* **What is needed**:
When a picture appears among the records, leave it out, and copy all else exactly.

* **Task input**:
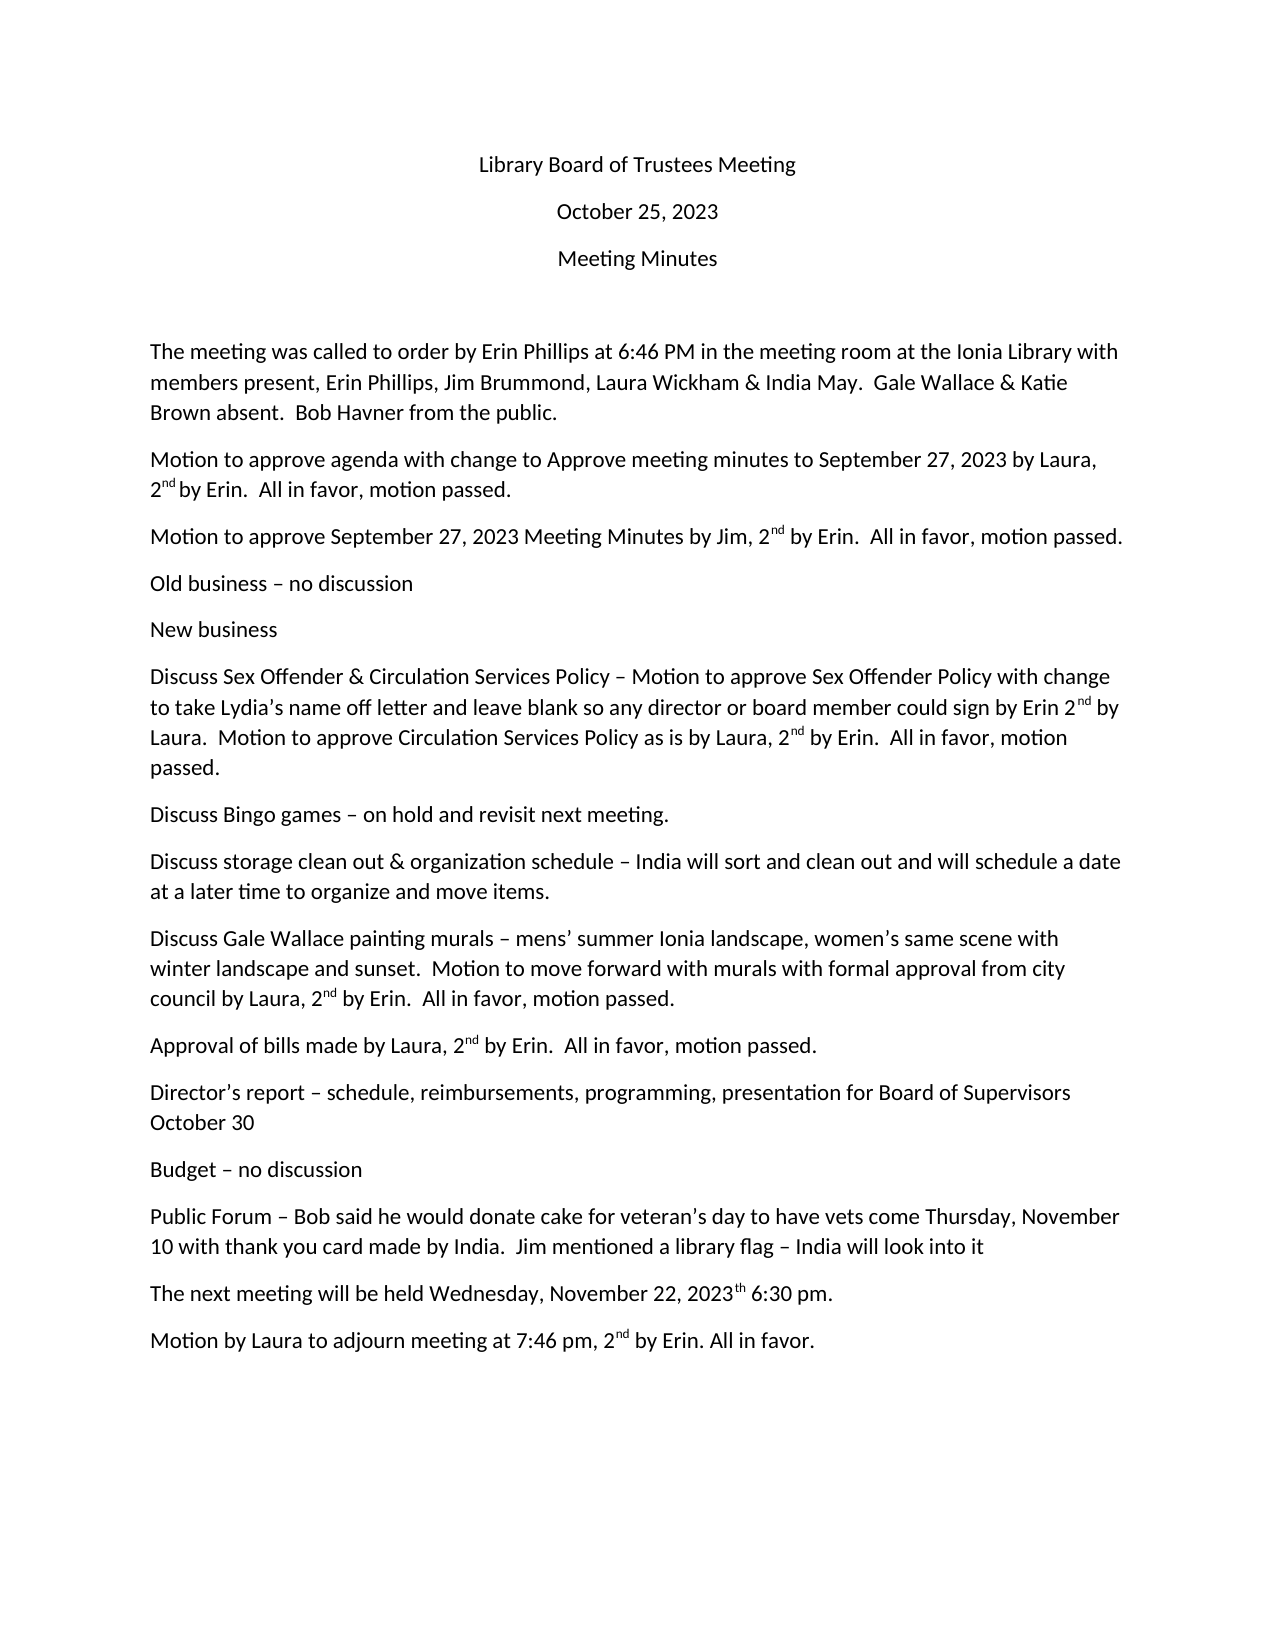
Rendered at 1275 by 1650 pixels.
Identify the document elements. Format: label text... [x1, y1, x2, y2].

text Discuss Sex Offender & Circulation Services Policy – Motion to approve Sex Offender Policy with change to take Lydia’s name off letter and leave blank so any director or board member could sign by Erin 2nd by Laura. Motion to approve Circulation Services Policy as is by Laura, 2nd by Erin. All in favor, motion passed. [150, 662, 1125, 781]
text Motion to approve September 27, 2023 Meeting Minutes by Jim, 2nd by Erin. All in favor, motion passed. [150, 522, 1125, 550]
text Discuss Bingo games – on hold and revisit next meeting. [150, 800, 1125, 828]
text Discuss storage clean out & organization schedule – India will sort and clean out and will schedule a date at a later time to organize and move items. [150, 847, 1125, 905]
text Director’s report – schedule, reimbursements, programming, presentation for Board of Supervisors October 30 [150, 1078, 1125, 1136]
text New business [150, 616, 1125, 644]
text The next meeting will be held Wednesday, November 22, 2023th 6:30 pm. [150, 1279, 1125, 1307]
text Public Forum – Bob said he would donate cake for veteran’s day to have vets come Thursday, November 10 with thank you card made by India. Jim mentioned a library flag – India will look into it [150, 1202, 1125, 1260]
text Motion by Laura to adjourn meeting at 7:46 pm, 2nd by Erin. All in favor. [150, 1326, 1125, 1354]
text Old business – no discussion [150, 569, 1125, 597]
text Approval of bills made by Laura, 2nd by Erin. All in favor, motion passed. [150, 1031, 1125, 1059]
text The meeting was called to order by Erin Phillips at 6:46 PM in the meeting room at the Ionia Library with members present, Erin Phillips, Jim Brummond, Laura Wickham & India May. Gale Wallace & Katie Brown absent. Bob Havner from the public. [150, 337, 1125, 426]
text Discuss Gale Wallace painting murals – mens’ summer Ionia landscape, women’s same scene with winter landscape and sunset. Motion to move forward with murals with formal approval from city council by Laura, 2nd by Erin. All in favor, motion passed. [150, 924, 1125, 1012]
text Budget – no discussion [150, 1155, 1125, 1183]
text Library Board of Trustees Meeting [150, 150, 1125, 178]
text Meeting Minutes [150, 244, 1125, 272]
text Motion to approve agenda with change to Approve meeting minutes to September 27, 2023 by Laura, 2nd by Erin. All in favor, motion passed. [150, 445, 1125, 503]
text October 25, 2023 [150, 197, 1125, 225]
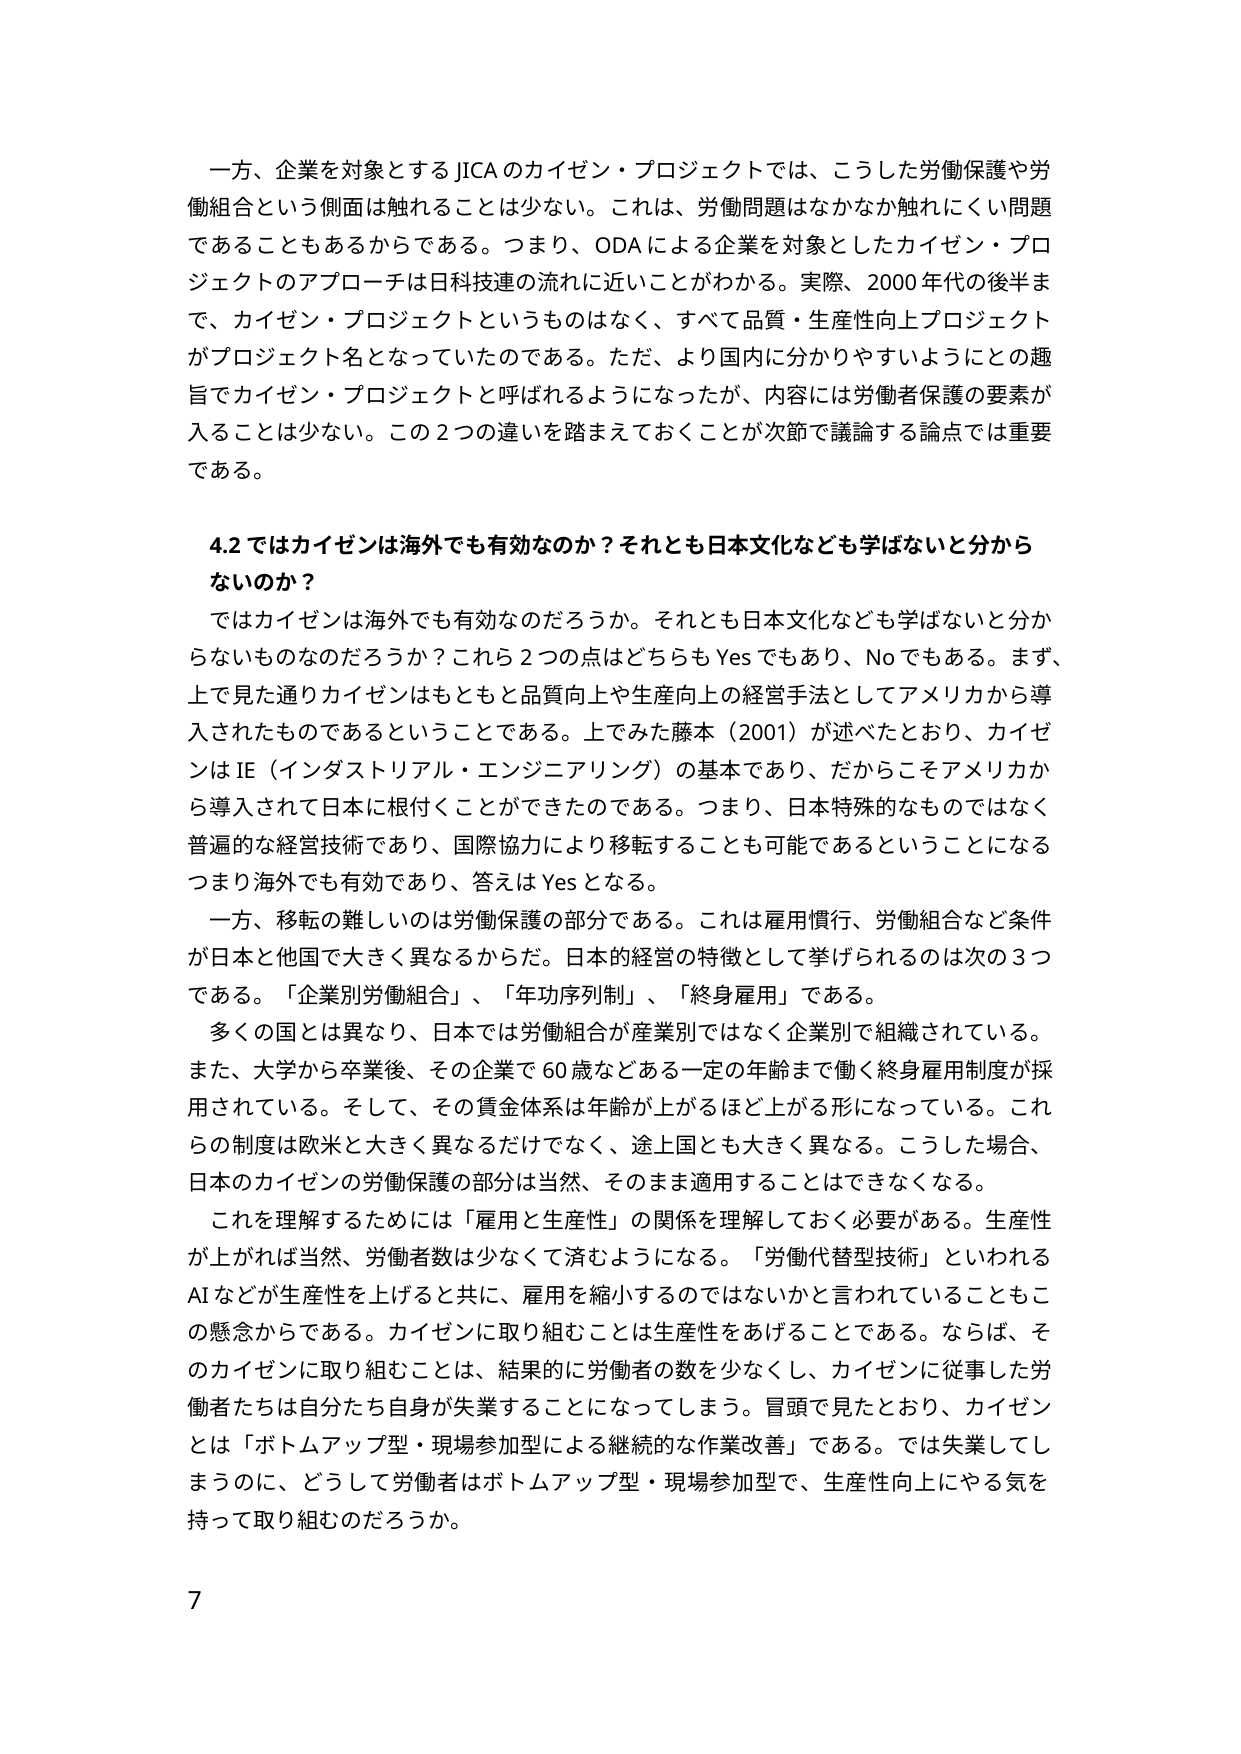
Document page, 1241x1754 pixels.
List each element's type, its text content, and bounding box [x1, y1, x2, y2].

text 多くの国とは異なり、日本では労働組合が産業別ではなく企業別で組織されている。また、大学から卒業後、その企業で60歳などある一定の年齢まで働く終身雇用制度が採用されている。そして、その賃金体系は年齢が上がるほど上がる形になっている。これらの制度は欧米と大きく異なるだけでなく、途上国とも大きく異なる。こうした場合、日本のカイゼンの労働保護の部分は当然、そのまま適用することはできなくなる。 [187, 1012, 1053, 1200]
text 4.2 ではカイゼンは海外でも有効なのか？それとも日本文化なども学ばないと分からないのか？ [209, 525, 1053, 600]
text ではカイゼンは海外でも有効なのだろうか。それとも日本文化なども学ばないと分からないものなのだろうか？これら2つの点はどちらもYesでもあり、Noでもある。まず、上で見た通りカイゼンはもともと品質向上や生産向上の経営手法としてアメリカから導入されたものであるということである。上でみた藤本（2001）が述べたとおり、カイゼンはIE（インダストリアル・エンジニアリング）の基本であり、だからこそアメリカから導入されて日本に根付くことができたのである。つまり、日本特殊的なものではなく、普遍的な経営技術であり、国際協力により移転することも可能であるということになる。つまり海外でも有効であり、答えはYesとなる。 [187, 600, 1053, 900]
text 一方、移転の難しいのは労働保護の部分である。これは雇用慣行、労働組合など条件が日本と他国で大きく異なるからだ。日本的経営の特徴として挙げられるのは次の３つである。「企業別労働組合」、「年功序列制」、「終身雇用」である。 [187, 900, 1053, 1012]
text これを理解するためには「雇用と生産性」の関係を理解しておく必要がある。生産性が上がれば当然、労働者数は少なくて済むようになる。「労働代替型技術」といわれるAIなどが生産性を上げると共に、雇用を縮小するのではないかと言われていることもこの懸念からである。カイゼンに取り組むことは生産性をあげることである。ならば、そのカイゼンに取り組むことは、結果的に労働者の数を少なくし、カイゼンに従事した労働者たちは自分たち自身が失業することになってしまう。冒頭で見たとおり、カイゼンとは「ボトムアップ型・現場参加型による継続的な作業改善」である。では失業してしまうのに、どうして労働者はボトムアップ型・現場参加型で、生産性向上にやる気を持って取り組むのだろうか。 [187, 1200, 1053, 1537]
text 一方、企業を対象とするJICAのカイゼン・プロジェクトでは、こうした労働保護や労働組合という側面は触れることは少ない。これは、労働問題はなかなか触れにくい問題であることもあるからである。つまり、ODAによる企業を対象としたカイゼン・プロジェクトのアプローチは日科技連の流れに近いことがわかる。実際、2000年代の後半まで、カイゼン・プロジェクトというものはなく、すべて品質・生産性向上プロジェクトがプロジェクト名となっていたのである。ただ、より国内に分かりやすいようにとの趣旨でカイゼン・プロジェクトと呼ばれるようになったが、内容には労働者保護の要素が入ることは少ない。この2つの違いを踏まえておくことが次節で議論する論点では重要である。 [187, 150, 1053, 487]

* **Exercise result**:
Rendered at 1275 by 1650 pixels.
Identify the document elements. Format: label text... [x1, y1, x2, y2].

text Discuss Sex Offender & Circulation Services Policy – Motion to approve Sex Offender Policy with change to take Lydia’s name off letter and leave blank so any director or board member could sign by Erin 2nd by Laura. Motion to approve Circulation Services Policy as is by Laura, 2nd by Erin. All in favor, motion passed. [150, 662, 1125, 781]
text Motion to approve September 27, 2023 Meeting Minutes by Jim, 2nd by Erin. All in favor, motion passed. [150, 522, 1125, 550]
text Discuss Bingo games – on hold and revisit next meeting. [150, 800, 1125, 828]
text Discuss storage clean out & organization schedule – India will sort and clean out and will schedule a date at a later time to organize and move items. [150, 847, 1125, 905]
text Director’s report – schedule, reimbursements, programming, presentation for Board of Supervisors October 30 [150, 1078, 1125, 1136]
text New business [150, 616, 1125, 644]
text The next meeting will be held Wednesday, November 22, 2023th 6:30 pm. [150, 1279, 1125, 1307]
text Public Forum – Bob said he would donate cake for veteran’s day to have vets come Thursday, November 10 with thank you card made by India. Jim mentioned a library flag – India will look into it [150, 1202, 1125, 1260]
text Motion by Laura to adjourn meeting at 7:46 pm, 2nd by Erin. All in favor. [150, 1326, 1125, 1354]
text Old business – no discussion [150, 569, 1125, 597]
text Approval of bills made by Laura, 2nd by Erin. All in favor, motion passed. [150, 1031, 1125, 1059]
text The meeting was called to order by Erin Phillips at 6:46 PM in the meeting room at the Ionia Library with members present, Erin Phillips, Jim Brummond, Laura Wickham & India May. Gale Wallace & Katie Brown absent. Bob Havner from the public. [150, 337, 1125, 426]
text Discuss Gale Wallace painting murals – mens’ summer Ionia landscape, women’s same scene with winter landscape and sunset. Motion to move forward with murals with formal approval from city council by Laura, 2nd by Erin. All in favor, motion passed. [150, 924, 1125, 1012]
text Budget – no discussion [150, 1155, 1125, 1183]
text Library Board of Trustees Meeting [150, 150, 1125, 178]
text Meeting Minutes [150, 244, 1125, 272]
text Motion to approve agenda with change to Approve meeting minutes to September 27, 2023 by Laura, 2nd by Erin. All in favor, motion passed. [150, 445, 1125, 503]
text October 25, 2023 [150, 197, 1125, 225]
Document page, 1241x1754 pixels.
List each element's type, its text content, and bounding box [x1, y1, x2, y2].

text 多くの国とは異なり、日本では労働組合が産業別ではなく企業別で組織されている。また、大学から卒業後、その企業で60歳などある一定の年齢まで働く終身雇用制度が採用されている。そして、その賃金体系は年齢が上がるほど上がる形になっている。これらの制度は欧米と大きく異なるだけでなく、途上国とも大きく異なる。こうした場合、日本のカイゼンの労働保護の部分は当然、そのまま適用することはできなくなる。 [187, 1012, 1053, 1200]
text 4.2 ではカイゼンは海外でも有効なのか？それとも日本文化なども学ばないと分からないのか？ [209, 525, 1053, 600]
text ではカイゼンは海外でも有効なのだろうか。それとも日本文化なども学ばないと分からないものなのだろうか？これら2つの点はどちらもYesでもあり、Noでもある。まず、上で見た通りカイゼンはもともと品質向上や生産向上の経営手法としてアメリカから導入されたものであるということである。上でみた藤本（2001）が述べたとおり、カイゼンはIE（インダストリアル・エンジニアリング）の基本であり、だからこそアメリカから導入されて日本に根付くことができたのである。つまり、日本特殊的なものではなく、普遍的な経営技術であり、国際協力により移転することも可能であるということになる。つまり海外でも有効であり、答えはYesとなる。 [187, 600, 1053, 900]
text 一方、移転の難しいのは労働保護の部分である。これは雇用慣行、労働組合など条件が日本と他国で大きく異なるからだ。日本的経営の特徴として挙げられるのは次の３つである。「企業別労働組合」、「年功序列制」、「終身雇用」である。 [187, 900, 1053, 1012]
text これを理解するためには「雇用と生産性」の関係を理解しておく必要がある。生産性が上がれば当然、労働者数は少なくて済むようになる。「労働代替型技術」といわれるAIなどが生産性を上げると共に、雇用を縮小するのではないかと言われていることもこの懸念からである。カイゼンに取り組むことは生産性をあげることである。ならば、そのカイゼンに取り組むことは、結果的に労働者の数を少なくし、カイゼンに従事した労働者たちは自分たち自身が失業することになってしまう。冒頭で見たとおり、カイゼンとは「ボトムアップ型・現場参加型による継続的な作業改善」である。では失業してしまうのに、どうして労働者はボトムアップ型・現場参加型で、生産性向上にやる気を持って取り組むのだろうか。 [187, 1200, 1053, 1537]
text 一方、企業を対象とするJICAのカイゼン・プロジェクトでは、こうした労働保護や労働組合という側面は触れることは少ない。これは、労働問題はなかなか触れにくい問題であることもあるからである。つまり、ODAによる企業を対象としたカイゼン・プロジェクトのアプローチは日科技連の流れに近いことがわかる。実際、2000年代の後半まで、カイゼン・プロジェクトというものはなく、すべて品質・生産性向上プロジェクトがプロジェクト名となっていたのである。ただ、より国内に分かりやすいようにとの趣旨でカイゼン・プロジェクトと呼ばれるようになったが、内容には労働者保護の要素が入ることは少ない。この2つの違いを踏まえておくことが次節で議論する論点では重要である。 [187, 150, 1053, 487]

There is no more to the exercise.